Spatial grounding data:
....

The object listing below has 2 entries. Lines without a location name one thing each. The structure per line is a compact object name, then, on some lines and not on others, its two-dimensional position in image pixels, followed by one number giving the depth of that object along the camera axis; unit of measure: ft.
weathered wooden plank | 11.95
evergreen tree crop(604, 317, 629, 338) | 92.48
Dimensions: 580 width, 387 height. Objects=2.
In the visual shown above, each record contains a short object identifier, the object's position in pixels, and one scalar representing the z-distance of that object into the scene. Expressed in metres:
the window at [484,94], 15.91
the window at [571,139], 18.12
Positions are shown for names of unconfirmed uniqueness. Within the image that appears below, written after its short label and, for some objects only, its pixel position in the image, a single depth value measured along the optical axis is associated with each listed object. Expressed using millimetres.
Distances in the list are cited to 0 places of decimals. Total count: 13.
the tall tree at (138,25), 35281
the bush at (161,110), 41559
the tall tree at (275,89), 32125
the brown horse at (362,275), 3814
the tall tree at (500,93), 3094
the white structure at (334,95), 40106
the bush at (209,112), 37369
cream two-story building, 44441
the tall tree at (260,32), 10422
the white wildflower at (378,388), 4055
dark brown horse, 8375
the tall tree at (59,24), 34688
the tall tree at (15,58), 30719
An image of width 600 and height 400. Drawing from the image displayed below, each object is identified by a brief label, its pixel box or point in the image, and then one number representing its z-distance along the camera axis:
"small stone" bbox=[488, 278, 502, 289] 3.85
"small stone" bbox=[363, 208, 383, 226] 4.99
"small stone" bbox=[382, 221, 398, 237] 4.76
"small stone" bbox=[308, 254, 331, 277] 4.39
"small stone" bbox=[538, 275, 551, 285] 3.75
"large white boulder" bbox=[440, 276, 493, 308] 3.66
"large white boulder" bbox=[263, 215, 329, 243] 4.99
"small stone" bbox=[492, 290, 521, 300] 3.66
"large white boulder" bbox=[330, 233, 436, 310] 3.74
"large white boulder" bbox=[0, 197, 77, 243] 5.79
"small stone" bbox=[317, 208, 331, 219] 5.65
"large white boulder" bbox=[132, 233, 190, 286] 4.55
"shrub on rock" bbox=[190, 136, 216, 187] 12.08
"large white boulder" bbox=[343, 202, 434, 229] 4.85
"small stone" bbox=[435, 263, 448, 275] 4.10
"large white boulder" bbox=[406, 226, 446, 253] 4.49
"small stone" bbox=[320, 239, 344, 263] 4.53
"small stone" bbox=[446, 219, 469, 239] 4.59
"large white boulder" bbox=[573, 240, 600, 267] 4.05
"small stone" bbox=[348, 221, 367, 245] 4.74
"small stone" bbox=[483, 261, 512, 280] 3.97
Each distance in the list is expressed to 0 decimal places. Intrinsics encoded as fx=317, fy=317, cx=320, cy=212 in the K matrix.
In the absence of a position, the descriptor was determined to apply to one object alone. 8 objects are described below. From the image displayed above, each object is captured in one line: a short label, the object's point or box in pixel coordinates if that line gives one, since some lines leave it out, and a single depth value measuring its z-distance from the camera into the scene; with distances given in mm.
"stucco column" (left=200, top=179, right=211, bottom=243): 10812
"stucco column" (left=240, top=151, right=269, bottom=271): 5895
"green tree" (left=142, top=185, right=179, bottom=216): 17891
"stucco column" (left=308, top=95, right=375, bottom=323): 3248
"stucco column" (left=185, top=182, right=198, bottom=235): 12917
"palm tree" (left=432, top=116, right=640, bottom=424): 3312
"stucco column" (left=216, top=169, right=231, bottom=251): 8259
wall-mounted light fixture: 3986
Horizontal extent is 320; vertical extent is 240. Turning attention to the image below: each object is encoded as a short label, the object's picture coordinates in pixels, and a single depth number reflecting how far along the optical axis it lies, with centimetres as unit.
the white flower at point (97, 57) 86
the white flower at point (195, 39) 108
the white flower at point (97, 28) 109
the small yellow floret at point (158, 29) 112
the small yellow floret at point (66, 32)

....

## WORK ITEM
Repeat all the lines above, keeping them exactly as they are.

## RESULT FOR THIS EXERCISE
The object listing below has 2 entries. Lines without a location name one thing each. The structure per line is a compact object name, then, on some lines and not on others, its two-dimensional position in image pixels, followed by one number giving the depth of that object along the camera axis; unit of measure: ft.
weathered wooden plank | 11.95
evergreen tree crop(604, 317, 629, 338) | 92.48
Dimensions: 580 width, 387 height. Objects=2.
In the visual shown above, each record contains a short object identifier, the object's position in pixels, and one scalar representing the z-distance of that object into the scene. Expressed in metres:
the window at [484,94], 15.91
the window at [571,139], 18.12
Positions are shown for names of unconfirmed uniqueness. Within the image that appears below, written after its short label and, for some objects only, its pixel position in the image, a single depth value measured along the optical axis is associated with each listed object. Expressed using millimetres.
Distances in the list are cited to 0 places of decimals. Total count: 13.
the tall tree at (138,25), 35281
the bush at (161,110), 41559
the tall tree at (275,89), 32125
the brown horse at (362,275), 3814
the tall tree at (500,93), 3094
the white structure at (334,95), 40106
the bush at (209,112), 37369
cream two-story building, 44441
the tall tree at (260,32), 10422
the white wildflower at (378,388), 4055
dark brown horse, 8375
the tall tree at (59,24), 34688
the tall tree at (15,58), 30719
An image of width 600 and height 400. Drawing from the image displayed below, each object is identified by a brief label, its pixel box or point in the image, and then one number representing its z-distance along the camera axis:
"small stone" bbox=[488, 278, 502, 289] 3.85
"small stone" bbox=[363, 208, 383, 226] 4.99
"small stone" bbox=[382, 221, 398, 237] 4.76
"small stone" bbox=[308, 254, 331, 277] 4.39
"small stone" bbox=[538, 275, 551, 285] 3.75
"large white boulder" bbox=[440, 276, 493, 308] 3.66
"large white boulder" bbox=[263, 215, 329, 243] 4.99
"small stone" bbox=[492, 290, 521, 300] 3.66
"large white boulder" bbox=[330, 233, 436, 310] 3.74
"large white boulder" bbox=[0, 197, 77, 243] 5.79
"small stone" bbox=[317, 208, 331, 219] 5.65
"large white boulder" bbox=[132, 233, 190, 286] 4.55
"shrub on rock" bbox=[190, 136, 216, 187] 12.08
"large white boulder" bbox=[343, 202, 434, 229] 4.85
"small stone" bbox=[435, 263, 448, 275] 4.10
"large white boulder" bbox=[406, 226, 446, 253] 4.49
"small stone" bbox=[320, 239, 344, 263] 4.53
"small stone" bbox=[446, 219, 469, 239] 4.59
"large white boulder" bbox=[573, 240, 600, 267] 4.05
"small stone" bbox=[348, 221, 367, 245] 4.74
"small stone" bbox=[483, 261, 512, 280] 3.97
Each distance in the list is expressed to 0 decimal places. Intrinsics encoded as fx=317, fy=317, cx=320, cy=212 in the K matrix.
In the absence of a position, the descriptor was determined to apply to one object alone. 8 objects are described below. From the image displayed above, each object is captured in one line: a short label, the object's point or box in pixel coordinates if that line gives one, since some lines leave it out, and a single depth value measuring its z-distance from the camera into the scene; with distances given in mm.
"stucco column" (left=200, top=179, right=211, bottom=243): 10812
"stucco column" (left=240, top=151, right=269, bottom=271): 5895
"green tree" (left=142, top=185, right=179, bottom=216): 17891
"stucco column" (left=308, top=95, right=375, bottom=323): 3248
"stucco column" (left=185, top=182, right=198, bottom=235): 12917
"palm tree" (left=432, top=116, right=640, bottom=424): 3312
"stucco column" (left=216, top=169, right=231, bottom=251): 8259
wall-mounted light fixture: 3986
Horizontal extent is 320; vertical extent is 240. Turning attention to the image below: each object is encoded as a short label, the object's picture coordinates in pixels, and a single depth number reflecting how far along the optical axis it lies, with centimetres as unit.
the white flower at point (97, 57) 86
the white flower at point (195, 39) 108
the white flower at point (97, 28) 109
the small yellow floret at point (158, 29) 112
the small yellow floret at point (66, 32)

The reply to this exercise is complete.